━━━ DATA TO PROCESS ━━━

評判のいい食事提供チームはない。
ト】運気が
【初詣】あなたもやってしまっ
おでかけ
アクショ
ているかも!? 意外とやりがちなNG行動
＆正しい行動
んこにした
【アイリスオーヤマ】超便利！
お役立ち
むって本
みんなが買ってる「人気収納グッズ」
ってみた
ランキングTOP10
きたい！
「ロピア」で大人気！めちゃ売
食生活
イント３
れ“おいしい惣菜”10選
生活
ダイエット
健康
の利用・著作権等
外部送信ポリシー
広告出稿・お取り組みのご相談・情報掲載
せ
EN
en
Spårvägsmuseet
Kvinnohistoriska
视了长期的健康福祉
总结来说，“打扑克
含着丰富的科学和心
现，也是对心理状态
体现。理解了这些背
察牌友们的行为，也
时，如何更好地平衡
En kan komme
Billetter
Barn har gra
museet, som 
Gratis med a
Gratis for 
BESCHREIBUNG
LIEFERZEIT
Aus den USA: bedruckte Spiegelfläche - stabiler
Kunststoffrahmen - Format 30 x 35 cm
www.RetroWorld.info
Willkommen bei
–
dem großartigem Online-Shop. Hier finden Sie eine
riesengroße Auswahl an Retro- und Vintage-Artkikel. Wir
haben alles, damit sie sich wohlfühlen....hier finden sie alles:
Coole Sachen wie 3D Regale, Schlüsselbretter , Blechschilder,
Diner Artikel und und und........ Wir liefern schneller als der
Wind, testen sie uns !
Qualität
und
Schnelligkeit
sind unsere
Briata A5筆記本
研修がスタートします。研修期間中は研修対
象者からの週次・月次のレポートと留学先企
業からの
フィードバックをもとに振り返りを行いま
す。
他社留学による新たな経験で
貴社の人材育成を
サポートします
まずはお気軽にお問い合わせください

━━━

* TASK GOAL
Make an exact copy of every record listed above.

* OUTPUT FOR THIS EXERCISE
評判のいい食事提供チームはない。
ト】運気が
【初詣】あなたもやってしまっ
おでかけ
アクショ
ているかも!? 意外とやりがちなNG行動
＆正しい行動
んこにした
【アイリスオーヤマ】超便利！
お役立ち
むって本
みんなが買ってる「人気収納グッズ」
ってみた
ランキングTOP10
きたい！
「ロピア」で大人気！めちゃ売
食生活
イント３
れ“おいしい惣菜”10選
生活
ダイエット
健康
の利用・著作権等
外部送信ポリシー
広告出稿・お取り組みのご相談・情報掲載
せ
EN
en
Spårvägsmuseet
Kvinnohistoriska
视了长期的健康福祉
总结来说，“打扑克
含着丰富的科学和心
现，也是对心理状态
体现。理解了这些背
察牌友们的行为，也
时，如何更好地平衡
En kan komme
Billetter
Barn har gra
museet, som 
Gratis med a
Gratis for 
BESCHREIBUNG
LIEFERZEIT
Aus den USA: bedruckte Spiegelfläche - stabiler
Kunststoffrahmen - Format 30 x 35 cm
www.RetroWorld.info
Willkommen bei
–
dem großartigem Online-Shop. Hier finden Sie eine
riesengroße Auswahl an Retro- und Vintage-Artkikel. Wir
haben alles, damit sie sich wohlfühlen....hier finden sie alles:
Coole Sachen wie 3D Regale, Schlüsselbretter , Blechschilder,
Diner Artikel und und und........ Wir liefern schneller als der
Wind, testen sie uns !
Qualität
und
Schnelligkeit
sind unsere
Briata A5筆記本
研修がスタートします。研修期間中は研修対
象者からの週次・月次のレポートと留学先企
業からの
フィードバックをもとに振り返りを行いま
す。
他社留学による新たな経験で
貴社の人材育成を
サポートします
まずはお気軽にお問い合わせください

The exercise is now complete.